1 small orange, peeled and quartered
1 large lemon, sliced and quartered
1 large yellow onion
1 large red onion, quartered
4 tablespoons olive oil
2 tablespoons all-purpose flour
1/4 teaspoon salt
1/8 teaspoon ground black pepper
1 teaspoon brown sugar
1/8 teaspoon curry powder
Using a very long lemon shredded slice, arrange top and bottom color slices of orange peel on to bottom of two ungreased baking sheets. Drizzle with olive oil. Place lemon slices on peel side down and onions on top of peel. Secure peels with toothpicks.

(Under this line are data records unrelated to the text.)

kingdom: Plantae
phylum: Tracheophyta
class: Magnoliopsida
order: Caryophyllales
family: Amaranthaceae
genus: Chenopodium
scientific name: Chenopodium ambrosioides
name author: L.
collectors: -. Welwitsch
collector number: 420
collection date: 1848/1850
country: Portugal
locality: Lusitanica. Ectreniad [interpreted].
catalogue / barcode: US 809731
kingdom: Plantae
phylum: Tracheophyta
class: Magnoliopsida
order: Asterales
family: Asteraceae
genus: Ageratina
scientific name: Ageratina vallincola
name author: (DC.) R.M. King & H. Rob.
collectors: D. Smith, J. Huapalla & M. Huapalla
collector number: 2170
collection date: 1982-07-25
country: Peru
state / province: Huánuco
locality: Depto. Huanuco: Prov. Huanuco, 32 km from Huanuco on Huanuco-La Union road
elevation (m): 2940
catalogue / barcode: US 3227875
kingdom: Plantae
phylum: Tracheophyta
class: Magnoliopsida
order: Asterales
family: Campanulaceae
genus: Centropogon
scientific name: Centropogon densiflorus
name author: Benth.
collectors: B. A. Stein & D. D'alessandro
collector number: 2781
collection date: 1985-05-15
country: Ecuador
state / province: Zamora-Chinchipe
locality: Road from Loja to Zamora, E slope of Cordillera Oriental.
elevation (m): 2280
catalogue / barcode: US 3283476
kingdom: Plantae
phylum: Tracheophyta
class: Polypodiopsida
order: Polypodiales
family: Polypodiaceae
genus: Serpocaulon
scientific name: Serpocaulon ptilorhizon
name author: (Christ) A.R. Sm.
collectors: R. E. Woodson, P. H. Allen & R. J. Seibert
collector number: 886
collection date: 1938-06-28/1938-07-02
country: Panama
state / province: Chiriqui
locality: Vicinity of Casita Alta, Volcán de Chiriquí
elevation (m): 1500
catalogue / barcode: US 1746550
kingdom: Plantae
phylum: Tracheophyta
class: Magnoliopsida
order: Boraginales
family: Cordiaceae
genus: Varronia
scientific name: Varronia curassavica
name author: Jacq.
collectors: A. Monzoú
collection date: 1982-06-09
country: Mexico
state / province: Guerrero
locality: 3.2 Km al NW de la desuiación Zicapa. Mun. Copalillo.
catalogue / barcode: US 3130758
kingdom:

Heat 2 teaspoons brown sugar and 2 teaspoons curry powder in a saucepan on low heat. Stir constantly until sugar is evaporated, about 10 minutes. Gradually add 3 tablespoons brown sugar and 2 teaspoons curry powder, stirring constantly, until sugar is absorbed. Slowly pour into pearl gelatin covering peel. Seal edges of pot by pinching cupends forming a seal.
Remove peel and slice orange wedges into 1/4 inch squares. Carefully cut lavy edges of oranges with a long serrated knife and peel from peel. Place into prepared pan. Cover pot and place pan on stove top rack. Cover (an invisible plastic film will cover for glaze) Cook over medium heat 25 minutes, turning once, until citrus and lemon marvelled.
Flame hotter, not too hot. Carefully roll peach slices in brown sugar and curry powder, and toss together. Cover and refrigerate approximately 30 minutes, or until set.